-- Record set follows --
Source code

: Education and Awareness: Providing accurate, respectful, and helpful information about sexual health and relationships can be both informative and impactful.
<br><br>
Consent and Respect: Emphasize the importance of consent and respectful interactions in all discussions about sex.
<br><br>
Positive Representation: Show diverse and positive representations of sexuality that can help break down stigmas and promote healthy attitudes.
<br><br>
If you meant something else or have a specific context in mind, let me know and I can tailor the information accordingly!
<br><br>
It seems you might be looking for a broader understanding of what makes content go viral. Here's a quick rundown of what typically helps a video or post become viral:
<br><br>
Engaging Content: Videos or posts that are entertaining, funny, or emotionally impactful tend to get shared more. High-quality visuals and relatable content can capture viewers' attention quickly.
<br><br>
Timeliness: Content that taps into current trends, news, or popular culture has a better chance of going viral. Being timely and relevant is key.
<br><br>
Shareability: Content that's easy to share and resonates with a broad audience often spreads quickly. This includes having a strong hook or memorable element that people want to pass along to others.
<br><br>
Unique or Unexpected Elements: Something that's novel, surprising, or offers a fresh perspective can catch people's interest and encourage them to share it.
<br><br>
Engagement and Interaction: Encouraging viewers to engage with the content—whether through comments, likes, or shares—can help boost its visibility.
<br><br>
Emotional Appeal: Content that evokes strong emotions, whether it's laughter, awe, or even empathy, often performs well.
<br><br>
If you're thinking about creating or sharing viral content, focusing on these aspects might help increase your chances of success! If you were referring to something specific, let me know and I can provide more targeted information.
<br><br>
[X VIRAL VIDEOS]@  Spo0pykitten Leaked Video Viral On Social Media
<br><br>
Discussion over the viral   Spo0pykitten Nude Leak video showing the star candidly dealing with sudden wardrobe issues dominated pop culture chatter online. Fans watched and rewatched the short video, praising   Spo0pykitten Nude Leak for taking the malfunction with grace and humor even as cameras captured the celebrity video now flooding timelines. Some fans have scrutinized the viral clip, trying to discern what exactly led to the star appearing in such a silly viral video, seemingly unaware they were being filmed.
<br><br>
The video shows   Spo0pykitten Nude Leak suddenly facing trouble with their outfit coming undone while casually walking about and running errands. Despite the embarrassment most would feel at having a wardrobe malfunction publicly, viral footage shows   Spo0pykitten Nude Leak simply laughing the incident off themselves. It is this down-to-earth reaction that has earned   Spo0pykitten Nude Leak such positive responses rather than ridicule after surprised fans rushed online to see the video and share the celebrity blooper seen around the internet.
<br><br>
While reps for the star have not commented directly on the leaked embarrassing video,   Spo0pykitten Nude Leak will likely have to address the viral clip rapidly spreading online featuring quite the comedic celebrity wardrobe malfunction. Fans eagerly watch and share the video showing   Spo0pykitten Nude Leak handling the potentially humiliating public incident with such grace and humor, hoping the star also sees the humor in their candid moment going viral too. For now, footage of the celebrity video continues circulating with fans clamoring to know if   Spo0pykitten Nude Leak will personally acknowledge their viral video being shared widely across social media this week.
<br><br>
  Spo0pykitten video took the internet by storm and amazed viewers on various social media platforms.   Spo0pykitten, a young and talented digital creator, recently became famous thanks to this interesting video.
-- Record set concluded --
The whole listing should be transcribed word for word.

* **Output**:
Source code

: Education and Awareness: Providing accurate, respectful, and helpful information about sexual health and relationships can be both informative and impactful.
<br><br>
Consent and Respect: Emphasize the importance of consent and respectful interactions in all discussions about sex.
<br><br>
Positive Representation: Show diverse and positive representations of sexuality that can help break down stigmas and promote healthy attitudes.
<br><br>
If you meant something else or have a specific context in mind, let me know and I can tailor the information accordingly!
<br><br>
It seems you might be looking for a broader understanding of what makes content go viral. Here's a quick rundown of what typically helps a video or post become viral:
<br><br>
Engaging Content: Videos or posts that are entertaining, funny, or emotionally impactful tend to get shared more. High-quality visuals and relatable content can capture viewers' attention quickly.
<br><br>
Timeliness: Content that taps into current trends, news, or popular culture has a better chance of going viral. Being timely and relevant is key.
<br><br>
Shareability: Content that's easy to share and resonates with a broad audience often spreads quickly. This includes having a strong hook or memorable element that people want to pass along to others.
<br><br>
Unique or Unexpected Elements: Something that's novel, surprising, or offers a fresh perspective can catch people's interest and encourage them to share it.
<br><br>
Engagement and Interaction: Encouraging viewers to engage with the content—whether through comments, likes, or shares—can help boost its visibility.
<br><br>
Emotional Appeal: Content that evokes strong emotions, whether it's laughter, awe, or even empathy, often performs well.
<br><br>
If you're thinking about creating or sharing viral content, focusing on these aspects might help increase your chances of success! If you were referring to something specific, let me know and I can provide more targeted information.
<br><br>
[X VIRAL VIDEOS]@  Spo0pykitten Leaked Video Viral On Social Media
<br><br>
Discussion over the viral   Spo0pykitten Nude Leak video showing the star candidly dealing with sudden wardrobe issues dominated pop culture chatter online. Fans watched and rewatched the short video, praising   Spo0pykitten Nude Leak for taking the malfunction with grace and humor even as cameras captured the celebrity video now flooding timelines. Some fans have scrutinized the viral clip, trying to discern what exactly led to the star appearing in such a silly viral video, seemingly unaware they were being filmed.
<br><br>
The video shows   Spo0pykitten Nude Leak suddenly facing trouble with their outfit coming undone while casually walking about and running errands. Despite the embarrassment most would feel at having a wardrobe malfunction publicly, viral footage shows   Spo0pykitten Nude Leak simply laughing the incident off themselves. It is this down-to-earth reaction that has earned   Spo0pykitten Nude Leak such positive responses rather than ridicule after surprised fans rushed online to see the video and share the celebrity blooper seen around the internet.
<br><br>
While reps for the star have not commented directly on the leaked embarrassing video,   Spo0pykitten Nude Leak will likely have to address the viral clip rapidly spreading online featuring quite the comedic celebrity wardrobe malfunction. Fans eagerly watch and share the video showing   Spo0pykitten Nude Leak handling the potentially humiliating public incident with such grace and humor, hoping the star also sees the humor in their candid moment going viral too. For now, footage of the celebrity video continues circulating with fans clamoring to know if   Spo0pykitten Nude Leak will personally acknowledge their viral video being shared widely across social media this week.
<br><br>
  Spo0pykitten video took the internet by storm and amazed viewers on various social media platforms.   Spo0pykitten, a young and talented digital creator, recently became famous thanks to this interesting video.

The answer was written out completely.